かつて労働者階級の市民の利益は、労働組合なり、宗教団体なり、地域政党なりが守り、代弁する役割を果たしていた。しかし、いまやそれらの組織は力を失い、管理者(経営者)エリートと彼らが支配する非民主的機関への権力の集中が進んだ。具体的には、官僚組織、司法機関、企業、メディア、大学、非営利組織などだ。

社会的に周縁化された労働者階級(=アウトサイダー)からすれば、トラス前首相も、スナク現首相も、そして元公訴局(日本の検察庁)長官で現労働党党首のサー・キア・スターマーも、上流階級のエリート層(=インサイダー)であることに変わりはない。
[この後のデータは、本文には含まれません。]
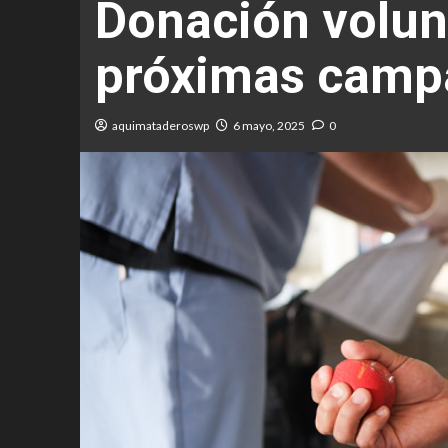
Donación volun
próximas camp
aquimataderoswp
6 mayo, 2025
0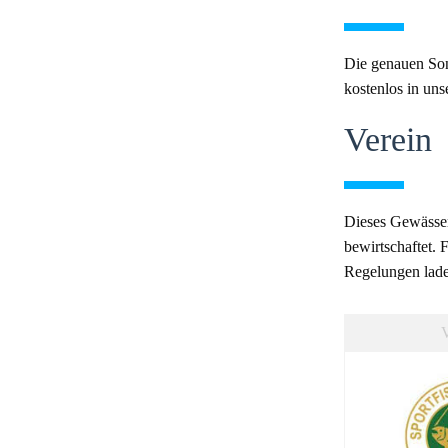
Die genauen So
kostenlos in uns
Verein
Dieses Gewässe
bewirtschaftet.
Regelungen laden
V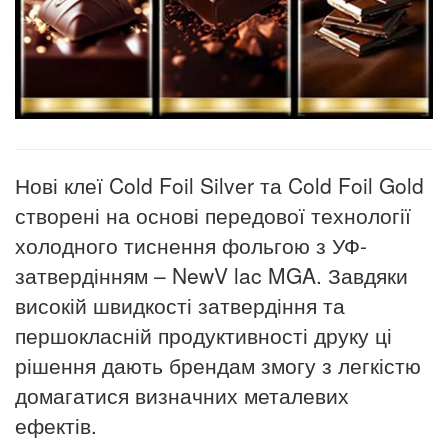
Нові клеї Cold Foil Silver та Cold Foil Gold
створені на основі передової технології
холодного тиснення фольгою з УФ-
затвердінням – NewV lac MGA.
Завдяки
високій швидкості затвердіння та
першокласній продуктивності друку ці
рішення дають брендам змогу з легкістю
домагатися визначних металевих
ефектів.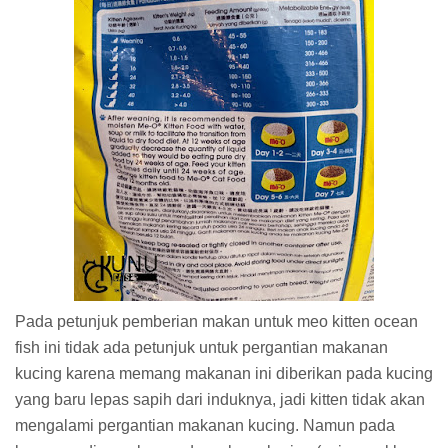
Pada petunjuk pemberian makan untuk meo kitten ocean
fish ini tidak ada petunjuk untuk pergantian makanan
kucing karena memang makanan ini diberikan pada kucing
yang baru lepas sapih dari induknya, jadi kitten tidak akan
mengalami pergantian makanan kucing. Namun pada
事が深刻なのは、過去四半世紀、上流階級の地位に居続けてきたのが、グローバリズムに与し、テクノクラート新自由主義を体現する人びとであったということだ。

「ヴァーチャルズ」対「フィジカルズ」

前出のアンヘードの論評は、ある政治アナリスト(ペンネームN.S. Lyons)が提示する「ヴァーチャルズ」対「フィジカルズ」の階級・文化戦争という枠組みに依拠している。

ヴァーチャルズは「デジタルと抽象」の領域で職業生活を営む人びとのことを指す。具体的には、金融、学問、教育、メディア、テクノロジーなど、物理的な世界とは別の抽象的なレイヤーで仕事をするエリート層だ。